-------- 本文 --------

お寿司の数え方は1貫、2貫。これは常識ですよね。

 

ですが2個セットで提供されることが多いお寿司は、1つずつで1貫と数えたり、2つで1貫と数えたり、人によってバラバラなのです。

 

いったいどっちが正しい数え方なのか、その謎に迫ります。

 

お寿司の歴史

皆さんがよく知るお寿司は、江戸前寿司と呼ばれるものです。

 

それ以前からお寿司は日本にも存在していたのですが、「なれずし」と呼ばれる酢飯と魚を発酵させて作るものが主流でした。

 

もともとは東南アジアの山間部にすむ民族が、貴重な魚を保存するために考案したものですが、それが中国を経由して奈良時代ごろには日本にも伝わっていたそうです。

 

 

しかし江戸時代になると、今のような握りずしが広まっていきます

 

江戸近郊では天然の漁場が多数あり、新鮮な魚介類を新鮮なうちに食すために、握りずしが出来上がりました。

 

なので握りずしは江戸にしかなかったものなのですね。

 

 

明治時代になり、1923年に関東大震災が発生。

 

東京の街は大打撃を受け、江戸前寿司も壊滅寸前でした。

-------- 提供エントリ --------

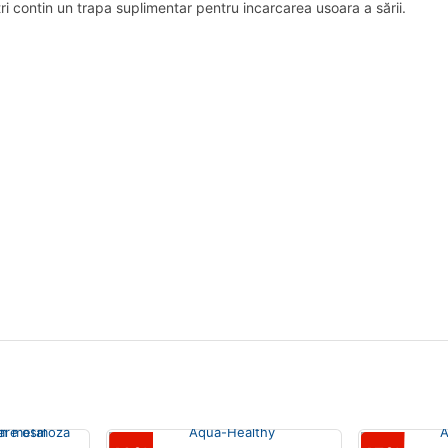
 contin un trapa suplimentar pentru incarcarea usoara a sării.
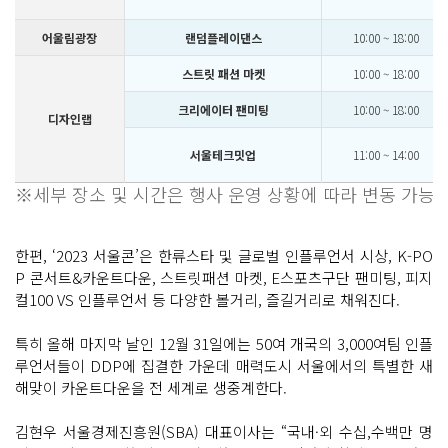
어울림광장
랜덤플레이댄스
10:00 ~ 18:00
스트릿 패션 마켓
10:00 ~ 18:00
크리에이터 팬미팅
10:00 ~ 18:00
디자인랩
서울테크밋업
11:00 ~ 14:00
※세부 장소 및 시간은 행사 운영 상황에 따라 변동 가능
한편, ‘2023 서울콘’은 한류스타 및 글로벌 인플루언서 시상, K-PO
P 콘서트&카운트다운, 스트릿패션 마켓, E스포츠구단 팬미팅, 피지
컬100 VS 인플루언서 등 다양한 볼거리, 즐길거리로 채워진다.
특히 올해 마지막 날인 12월 31일에는 50여 개국의 3,000여팀 인플
루언서들이 DDP에 집결한 가운데 매력도시 서울에서의 특별한 새
해맞이 카운트다운을 전 세계로 생중계한다.
김현우 서울경제진흥원(SBA) 대표이사는 “국내·외 수십,수백만 명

--------

[課題の要件]:
(A) 次の(i)〜(iii)がお寿司の数え方と歴史についての本文と合っているか、それぞれ「はい」か「いいえ」で答え、判断の根拠となる本文の言葉をそのまま引用してください。
(i) 握りずしは奈良時代ごろに中国を経由して日本に伝わった。
(ii) 関東大震災は1923年に発生した。
(iii) 江戸近郊には天然の漁場が多数あった。
(B) ブロック1のエントリに書かれた行を、空行を除いて番号付きリストに変えてください。画像は答えに含めないでください。

[出力一覧]:
(A)
(i) いいえ。「しかし江戸時代になると、今のような握りずしが広まっていきます」
(ii) はい。「1923年に関東大震災が発生。」
(iii) はい。「江戸近郊では天然の漁場が多数あり」

(B)
1.  contin un trapa suplimentar pentru incarcarea usoara a sării.
2. 어울림광장
3. 랜덤플레이댄스
4. 10:00 ~ 18:00
5. 스트릿 패션 마켓
6. 10:00 ~ 18:00
7. 크리에이터 팬미팅
8. 10:00 ~ 18:00
9. 디자인랩
10. 서울테크밋업
11. 11:00 ~ 14:00
12. ※세부 장소 및 시간은 행사 운영 상황에 따라 변동 가능
13. 한편, ‘2023 서울콘’은 한류스타 및 글로벌 인플루언서 시상, K-PO
14. P 콘서트&카운트다운, 스트릿패션 마켓, E스포츠구단 팬미팅, 피지
15. 컬100 VS 인플루언서 등 다양한 볼거리, 즐길거리로 채워진다.
16. 특히 올해 마지막 날인 12월 31일에는 50여 개국의 3,000여팀 인플
17. 루언서들이 DDP에 집결한 가운데 매력도시 서울에서의 특별한 새
18. 해맞이 카운트다운을 전 세계로 생중계한다.
19. 김현우 서울경제진흥원(SBA) 대표이사는 “국내·외 수십,수백만 명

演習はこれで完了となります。